New Delhi: Reliance Industries Ltd (RIL), owner of the world’s third biggest refinery, had its share-price target raised by global financial services firm UBS AG on the expectation that profit from processing crude oil into fuels will rise.
The 12-month price target was raised to Rs2,340 a share from Rs2,007, UBS analyst Harshad Katkar said in a note to clients on Wednesday.
The stock recommendation for the Mumbai-based company was kept unchanged at “buy”.
Prized feet: Reliance Industries Ltd chairman Mukesh Ambani.
UBS expects profits from making petrol and diesel to rise as capacity expansion fails to keep pace with demand in Asia. RIL may earn $12.9 (Rs529) from processing each barrel of oil into fuels in the year ending 31 March, compared with an earlier forecast of $12.1 (Rs496), the note said.

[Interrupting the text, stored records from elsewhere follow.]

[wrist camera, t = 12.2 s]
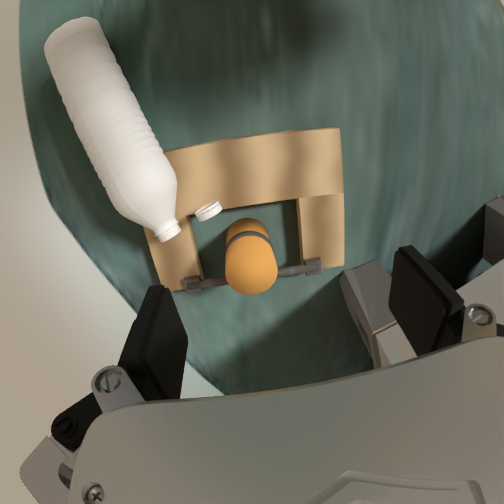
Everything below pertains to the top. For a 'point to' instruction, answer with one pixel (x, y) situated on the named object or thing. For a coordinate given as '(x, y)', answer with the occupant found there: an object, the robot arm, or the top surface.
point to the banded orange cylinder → (249, 257)
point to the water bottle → (115, 128)
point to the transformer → (378, 289)
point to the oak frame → (257, 197)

“Given our expectation for continued growth in Asian refined product demand through 2010, coupled with our moderate outlook for capacity expansion, we think the refined product market should remain relatively tight in Asia through 2010,” Katkar said in the note.
Reliance Petroleum Ltd (RPL), which is building a refinery next to the one owned by parent RIL, may complete the project by September 2008 and start production by December 2008, the note said. RPL’s plant achieved 65% completion as of June, the UBS note said.
RPL is building a 580,000 barrels per day (bpd) refinery adjacent to a 660,000 bpd plant owned by its parent.
Once complete, RIL will own the world’s biggest refinery.
RIL’s shares closed 1.46% lower at Rs1,742.60 on the Bombay Stock Exchange on Thursday. RPL shares also fell 2.24% at Rs106.70.
UBS raised its forecast for earnings for Asian refiners from processing oil by $1.8 a barrel to $6.5 in the year ending 31 March 2008 and by $2.2 a barrel to $5.7 the following year.
The global wealth management company expects construction of about 1.3 million bpd of new refining capacity to get delayed until 2011 from 2010.
This is mostly from projects that were announced and expected in South Korea, Indonesia, India and Pakistan, the note said.
Three plants planned in China for 2009 are yet to be approved and may not be built before 2010, the note said. That may translate into a delay of 460,000 bpd of new capacity until 2010 from 2009, UBS pointed out.
Mukesh Ambani, chairman of RIL, India’s most valuable company, had said on 21 August that said he expects refiners to earn higher profit from processing crude oil into fuels.
“Going by the current demand and supply, the outlook for refining margins is good,” Ambani said. “They will remain strong in the medium term.”